Alors que les craintes concernant l'impact de l'intelligence artificielle sur l'emploi résonnent de la Silicon Valley à Washington, D.C., le PDG de Nvidia, Jensen Huang, propose une perspective nuancée : il ne faut pas tant s'inquiéter des robots que du collègue qui utilise l'IA pour accomplir en quelques minutes ce qui prendrait des heures. Lors d'un récent entretien à la Stanford Graduate School of Business, Huang a affirmé que l'IA ne remplacera pas directement les individus, mais plutôt que les travailleurs augmentés par l'IA supplanteront ceux qui n'adoptent pas cette technologie.

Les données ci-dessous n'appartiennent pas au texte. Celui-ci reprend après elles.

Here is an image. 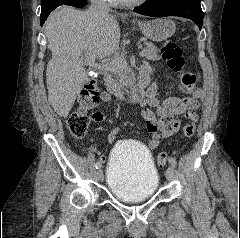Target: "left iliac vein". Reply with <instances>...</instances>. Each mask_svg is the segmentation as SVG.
Segmentation results:
<instances>
[{"mask_svg":"<svg viewBox=\"0 0 240 238\" xmlns=\"http://www.w3.org/2000/svg\"><path fill=\"white\" fill-rule=\"evenodd\" d=\"M174 174H175L174 168H173L172 166L168 167V169L166 170V173H165L166 178H167L169 181H171V180H173V178H174Z\"/></svg>","mask_w":240,"mask_h":238,"instance_id":"obj_1","label":"left iliac vein"}]
</instances>
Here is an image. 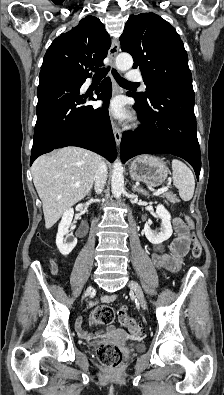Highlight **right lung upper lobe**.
I'll list each match as a JSON object with an SVG mask.
<instances>
[{"label": "right lung upper lobe", "mask_w": 224, "mask_h": 395, "mask_svg": "<svg viewBox=\"0 0 224 395\" xmlns=\"http://www.w3.org/2000/svg\"><path fill=\"white\" fill-rule=\"evenodd\" d=\"M111 46L105 26L94 16L57 37L48 48L41 69L55 68L73 77L91 76L89 69L102 66Z\"/></svg>", "instance_id": "obj_1"}]
</instances>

« Il est peu probable que la plupart des gens perdent leur emploi à cause de l'IA », a déclaré Huang. « Il est fort probable que la plupart des gens perdent leur emploi au profit de quelqu'un qui utilise l'IA. Nous devons donc nous assurer que tout le monde utilise l'IA. »

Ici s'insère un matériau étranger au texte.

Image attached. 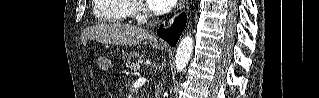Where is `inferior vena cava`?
Returning <instances> with one entry per match:
<instances>
[{"instance_id": "inferior-vena-cava-1", "label": "inferior vena cava", "mask_w": 319, "mask_h": 98, "mask_svg": "<svg viewBox=\"0 0 319 98\" xmlns=\"http://www.w3.org/2000/svg\"><path fill=\"white\" fill-rule=\"evenodd\" d=\"M160 92H161V89L159 88V86H157V88L155 89V97L156 98H159Z\"/></svg>"}]
</instances>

Cette vision contraste fortement avec celle d'autres leaders technologiques. Le PDG d'Anthropic, Dario Amodei, et le chef de l'IA chez Microsoft, Mustafa Suleyman, prévoient que l'IA éliminera la moitié des emplois de bureau de niveau débutant, Suleyman donnant même un horizon de 18 mois. Ces avertissements s'ajoutent à un sentiment de malaise croissant parmi les travailleurs : un sondage KPMG a révélé que quatre travailleurs sur dix craignent que l'IA ne prenne leur emploi, et un rapport de la plateforme Writer indique que 29% des employés sabotent activement la stratégie d'IA de leur entreprise, citant majoritairement la peur comme motivation. Pourtant, les prévisions de Huang semblent déjà se concrétiser : le rapport Writer révèle que 60% des dirigeants envisagent de se séparer des employés réfractaires à l'IA, et ceux qui l'utilisent sont trois fois plus susceptibles d'avoir obtenu une promotion et une augmentation de salaire l'année dernière.
Huang maintient que l'IA pourrait en fait remettre jusqu'à 40 millions de personnes sur le marché du travail et imagine 100 agents d'IA travaillant aux côtés de chaque humain. Nvidia met en pratique cette philosophie en interne. Les ingénieurs logiciels les plus populaires sont ceux qui maîtrisent l'IA. Pour attirer les meilleurs talents, l'entreprise propose des « jetons d'IA » — des unités de données fondamentales utilisées pour traiter et générer du texte — d'une valeur équivalant à près de la moitié de leur salaire. Nvidia recherche activement des experts en IA à tous les niveaux, des jeunes diplômés aux spécialistes du marketing, de la finance ou de l'ingénierie. L'automatisation des tâches par l'IA, selon Huang, ne signifie pas l'élimination des professions, car le rôle et les tâches d'un emploi sont liés mais distincts.
L'avenir professionnel semble donc résider non pas dans la résistance, mais dans l'intégration proactive de l'intelligence artificielle.